The sounds resonated in my ears. It was the
only thing I heard. The vibration from the dying roar shook my
skull, echoing inside my head. I turned back to the lion that had
once been my friend. I watched as the creature’s head flopped
against the floor. It looked in my direction. Only one of its eyes
was working. The other was mashed shut.

I’m not sure, but I think in the last moment
of life, Mocha finally recognized me.

I had betrayed my only friend.

No longer did I have to worry about
nightmares of the Frenchman. Now the black lion haunted me.

67

Months later, I was on vacation with my
father. We rested on a pristine beach in South Italy. Father had
arranged for us to travel with as much secrecy as he was able to
afford in those days.

The day was hot and sunny, but a nice breeze
brushed over our rocky beach. The Mediterranean was a bright blue.
It was extraordinary how beautiful the water was. It was so clear I
could see dozens of colorful, radiant fish.

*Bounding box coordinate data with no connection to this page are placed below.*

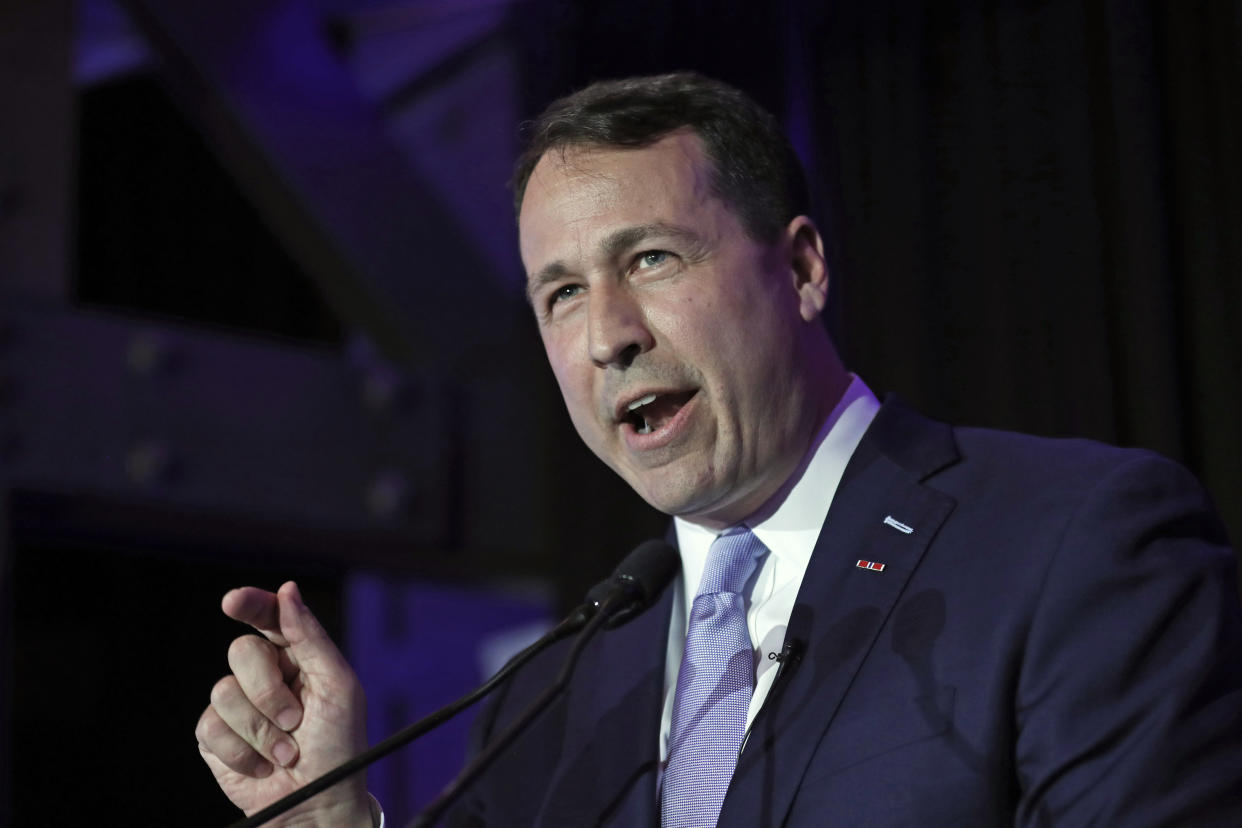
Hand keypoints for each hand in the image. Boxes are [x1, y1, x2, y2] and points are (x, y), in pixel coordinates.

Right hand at [196, 581, 370, 825]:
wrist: (319, 804)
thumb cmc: (340, 746)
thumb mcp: (338, 686)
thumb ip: (311, 637)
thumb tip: (288, 590)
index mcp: (298, 657)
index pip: (269, 617)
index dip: (250, 603)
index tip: (234, 601)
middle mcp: (265, 676)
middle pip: (242, 652)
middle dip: (268, 690)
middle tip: (294, 720)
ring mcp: (238, 706)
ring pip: (223, 691)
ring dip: (259, 730)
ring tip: (286, 752)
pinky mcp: (216, 738)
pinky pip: (209, 727)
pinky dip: (240, 752)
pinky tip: (262, 766)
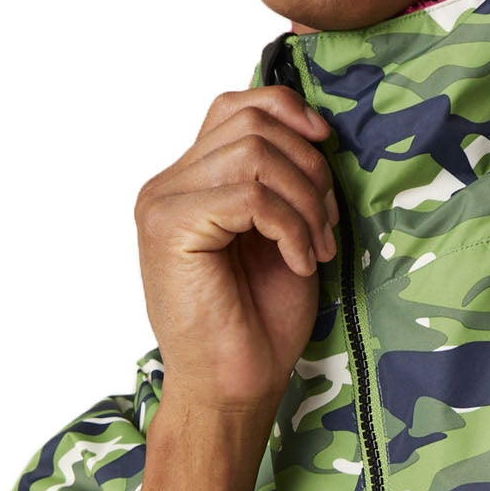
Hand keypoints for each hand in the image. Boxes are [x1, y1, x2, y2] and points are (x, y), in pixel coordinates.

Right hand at [134, 86, 337, 412]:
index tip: (327, 149)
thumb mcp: (285, 231)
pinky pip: (251, 196)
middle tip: (326, 227)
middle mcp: (167, 184)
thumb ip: (284, 178)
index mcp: (190, 180)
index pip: (236, 104)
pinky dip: (291, 228)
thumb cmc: (260, 319)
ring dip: (306, 202)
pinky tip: (297, 262)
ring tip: (314, 248)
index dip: (290, 112)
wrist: (234, 386)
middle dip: (310, 170)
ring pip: (256, 154)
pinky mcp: (170, 228)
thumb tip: (315, 127)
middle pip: (254, 123)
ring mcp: (162, 203)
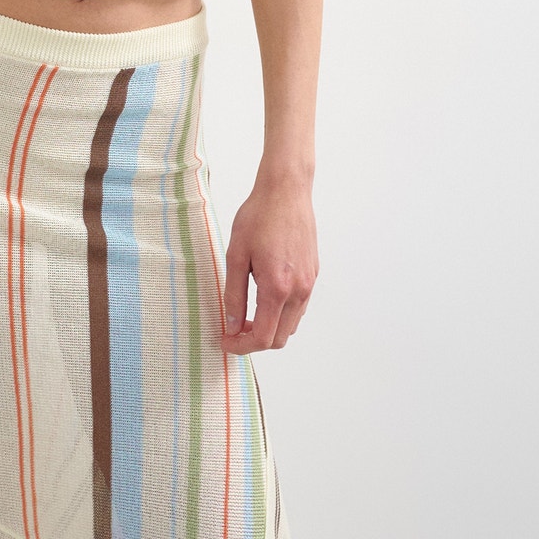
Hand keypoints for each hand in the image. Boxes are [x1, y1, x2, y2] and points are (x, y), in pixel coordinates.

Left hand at [221, 164, 317, 352]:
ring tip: (246, 316)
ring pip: (291, 325)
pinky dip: (282, 314)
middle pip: (280, 338)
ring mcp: (309, 283)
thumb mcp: (236, 255)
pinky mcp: (313, 274)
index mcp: (277, 287)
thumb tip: (231, 324)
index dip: (241, 346)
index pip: (262, 336)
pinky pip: (299, 307)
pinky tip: (263, 299)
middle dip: (255, 341)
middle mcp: (299, 290)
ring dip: (270, 328)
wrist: (286, 191)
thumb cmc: (259, 217)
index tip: (225, 341)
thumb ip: (233, 294)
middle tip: (232, 331)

I stood near the shoreline with my toes
buried in the sand. A large starfish washed up near me.

“That’s a starfish, son,” Hitler said. He
stood behind me. There were guards several meters behind us, but
the beach was relatively clear.

I said nothing to him. I was furious. I
couldn’t stop thinking of Mocha.

Hitler grinned at me and then looked out
over the water.

“Peter,” he said.

I remained quiet.

“We can just sit here,” he said calmly.

68

Later that night, I was restless in bed. I
dreamed of the black lion I had loved so much.

Unable to stand it anymore, I got out of bed
and sat near candlelight. I used candles because I didn’t want to
get caught working on a painting I kept hidden from Hitler.

This would be the night I finished it. That
night, I worked diligently on the painting––
The Secret of
Lions
. Before I knew it, the night had passed, and it was
morning. I had stayed up the entire night. I didn’t want to sleep.
I didn’t want to dream of the lion. I didn’t want to dream of my
mother.

“What the hell are you doing?” Hitler
shouted from my doorway. I have no idea how long he had been
standing in it, but it was long enough to see me painting, against
his wishes, against his express orders.

“I'm painting. That’s right, Father. I've
been painting for months,” I said defiantly.

“Son, you don’t defy me! No one defies me! I
am your father! I am your Fuhrer!” he shouted.

“You are nothing to me!” I shouted back.

Hitler practically leapt over to me from the
doorway. He grabbed the canvas from my easel and held it up high
with both hands. He stared at it for a long moment. I saw a single
tear come down his face. I knew better than to assume it was a sign
of compassion. He was enraged at my disobedience.

“How dare you defy me! This painting is in
reverence to your enemy!” he shouted.

“My enemy? That lion I murdered was Mocha.
It was my lion. You knew that. Didn’t you? Didn’t you? You sent him
there on purpose! You want me to forget him? You want me to forget
that Mother took me to see him!” I said, suddenly realizing what
his true intentions had been.

Hitler flung the painting to the ground. I
ran toward it, but before I could reach it, he punched me directly
in the nose. Disoriented, I stumbled backward.